PAGE:
The most worthwhile things in life take time, effort, and discipline. Whether you’re saving up to buy your first car, home, or fund your upcoming nuptials — setting short-term financial goals is key to reaching your long-term wealth objectives.
Should I set short-term financial goals?
It doesn’t matter if you have $10 in your bank account or $10,000. Everyone — regardless of net worth or age — can benefit from short-term financial planning.
Chances are your present self has some lofty hopes and dreams for the future you. These might include:
- Paying for college
- Buying a car
- Buying a house
- Getting married
- Starting a family
Most, if not all, will require a hefty amount of resources before they become reality. Long-term financial plans typically encompass short-term financial goals, which is why it’s important to identify what they are so you can set reasonable expectations to reach them.

EXERCISES TO COMPLETE:
1. Answer these questions from the passage on short-term financial goals.
(a) According to the opening sentence, what do the most worthwhile things in life take?
(b) What two bank account amounts does the passage mention?
(c) What does the passage say long-term financial plans typically encompass?
2. Decide whether each statement agrees with the passage on short-term financial goals. Answer yes or no, and quote the words from the passage that settle it.
(a) Only people with a high net worth benefit from short-term financial planning.
(b) Starting a family is one of the hopes the passage lists for the future.
(c) The passage says most of these future plans need few resources.
3. Proceed with the passage on short-term financial goals, picking up after its final sentence.
The data after this point is separate material, unconnected to the passage on short-term financial goals.

ENTRIES PROVIDED:

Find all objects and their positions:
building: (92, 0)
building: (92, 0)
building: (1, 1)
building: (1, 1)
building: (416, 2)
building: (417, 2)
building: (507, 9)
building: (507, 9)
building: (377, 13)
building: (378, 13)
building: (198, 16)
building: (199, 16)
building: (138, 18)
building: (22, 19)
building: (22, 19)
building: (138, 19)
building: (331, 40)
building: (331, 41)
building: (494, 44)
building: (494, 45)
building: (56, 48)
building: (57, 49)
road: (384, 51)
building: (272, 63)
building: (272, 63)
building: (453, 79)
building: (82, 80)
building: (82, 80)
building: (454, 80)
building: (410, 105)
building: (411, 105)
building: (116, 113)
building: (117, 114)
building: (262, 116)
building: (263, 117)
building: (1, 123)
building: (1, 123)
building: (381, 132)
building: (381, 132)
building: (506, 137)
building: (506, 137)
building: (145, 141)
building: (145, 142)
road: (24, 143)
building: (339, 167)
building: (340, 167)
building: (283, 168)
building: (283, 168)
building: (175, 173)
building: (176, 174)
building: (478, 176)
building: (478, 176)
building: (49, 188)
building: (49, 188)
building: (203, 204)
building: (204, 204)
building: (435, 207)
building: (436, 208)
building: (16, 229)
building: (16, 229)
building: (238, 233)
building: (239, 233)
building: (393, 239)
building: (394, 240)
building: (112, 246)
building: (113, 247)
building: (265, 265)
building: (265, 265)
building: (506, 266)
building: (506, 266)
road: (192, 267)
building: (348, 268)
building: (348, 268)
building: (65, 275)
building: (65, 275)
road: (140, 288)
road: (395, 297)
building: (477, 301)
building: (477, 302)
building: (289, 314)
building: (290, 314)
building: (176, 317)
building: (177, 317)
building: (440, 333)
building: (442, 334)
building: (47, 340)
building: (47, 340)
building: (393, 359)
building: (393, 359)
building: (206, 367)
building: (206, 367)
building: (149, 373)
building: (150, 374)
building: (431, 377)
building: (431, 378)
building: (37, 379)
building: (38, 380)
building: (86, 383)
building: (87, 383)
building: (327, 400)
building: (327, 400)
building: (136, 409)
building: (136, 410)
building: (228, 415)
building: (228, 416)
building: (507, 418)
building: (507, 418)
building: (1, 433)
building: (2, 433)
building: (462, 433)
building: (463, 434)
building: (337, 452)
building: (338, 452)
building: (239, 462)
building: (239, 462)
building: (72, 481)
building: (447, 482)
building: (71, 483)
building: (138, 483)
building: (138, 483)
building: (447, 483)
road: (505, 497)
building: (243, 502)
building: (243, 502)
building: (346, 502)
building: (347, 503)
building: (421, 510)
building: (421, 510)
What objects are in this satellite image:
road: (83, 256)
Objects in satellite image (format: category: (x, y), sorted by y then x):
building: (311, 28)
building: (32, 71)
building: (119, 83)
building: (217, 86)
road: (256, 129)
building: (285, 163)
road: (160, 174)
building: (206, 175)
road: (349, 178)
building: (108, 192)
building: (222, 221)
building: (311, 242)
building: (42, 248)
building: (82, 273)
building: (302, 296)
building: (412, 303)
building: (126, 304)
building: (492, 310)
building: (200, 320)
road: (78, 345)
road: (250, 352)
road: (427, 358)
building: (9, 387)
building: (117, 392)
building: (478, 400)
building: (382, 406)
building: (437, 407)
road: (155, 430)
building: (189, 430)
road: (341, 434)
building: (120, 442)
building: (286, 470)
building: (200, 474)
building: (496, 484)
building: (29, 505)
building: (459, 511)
--
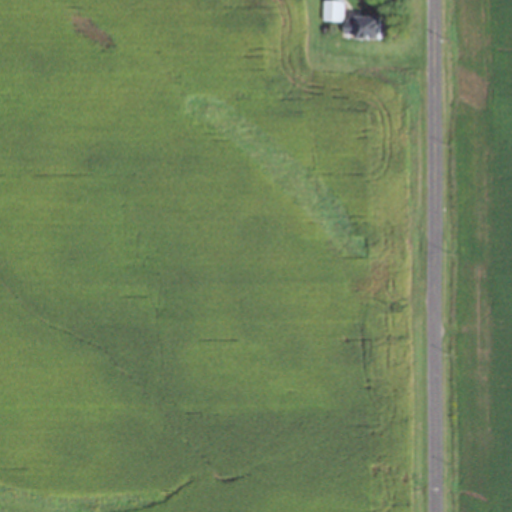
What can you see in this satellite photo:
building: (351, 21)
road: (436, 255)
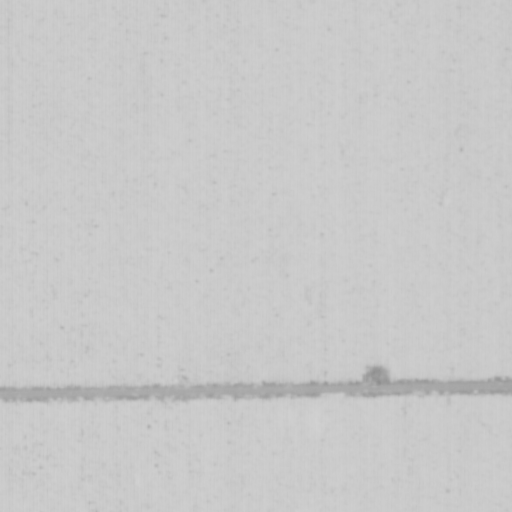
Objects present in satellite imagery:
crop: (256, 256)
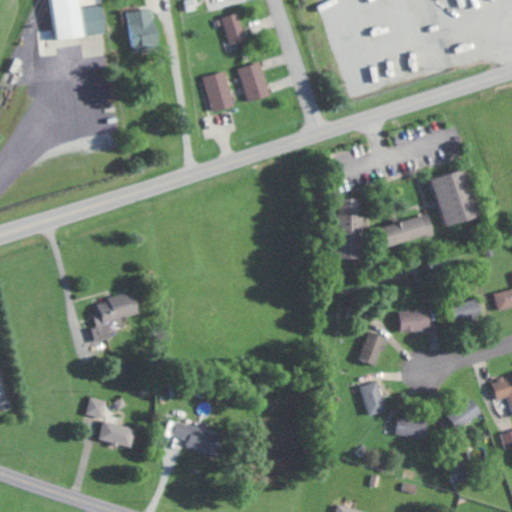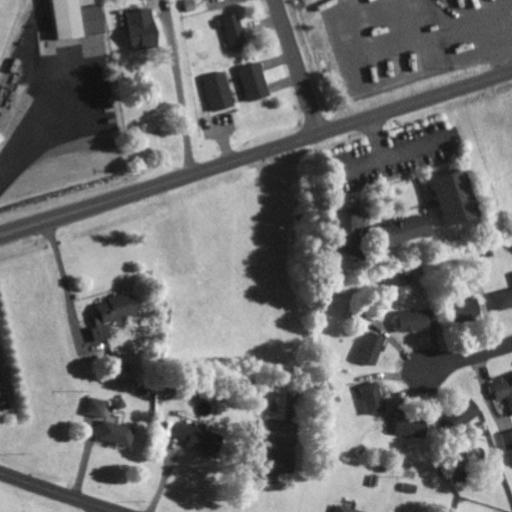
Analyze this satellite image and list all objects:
--
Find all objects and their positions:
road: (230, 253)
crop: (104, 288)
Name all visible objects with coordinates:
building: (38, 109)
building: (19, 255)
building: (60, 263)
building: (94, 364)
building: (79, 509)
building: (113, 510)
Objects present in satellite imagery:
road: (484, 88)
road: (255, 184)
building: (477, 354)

TASK-BY-TASK ANSWERS:
1.
(a) Time, effort, and discipline.
(b) $10 and $10,000.
(c) Short-term financial goals.

2.
(a) No: "Everyone — regardless of net worth or age — can benefit from short-term financial planning."
(b) Yes: "Starting a family"
(c) No: "Most, if not all, will require a hefty amount of resources before they become reality."

3.
4 steps for short-term financial planning success
If you have any real desire to reach those long-term financial milestones, you’ll need a solid, short-term strategy in place to keep you on track. But, as Desirae Odjick of Half Banked points out, your short-term financial planning strategy needs to be realistic and sustainable: “Figuring out how to balance them and not give up everything I liked at the same time has been a process, and at the beginning, I way overcorrected and tried to achieve my goals by brute force and radical frugality. Let’s just say it didn’t last, and it wasn’t a solid long-term strategy.”
Here are some steps you can take today, to make sure you’re working toward your financial goals in a realistic, sustainable way.
1. List out your short-term goals
Start by thinking about the next five years and what you’d like to accomplish. Maybe you want to take your dream all-inclusive vacation to Fiji. Or add a four-legged member to your family. Or swap out your old furniture with high-quality pieces from your favorite custom shop.
Whatever your short-term financial goals might include — don’t shy away from admitting them to yourself and committing them to paper. The more specific and complete your list is, the more clear your overall picture will become. And when you write down every single one of your goals, you’ll be in a better position to work toward all of them — not just one or two.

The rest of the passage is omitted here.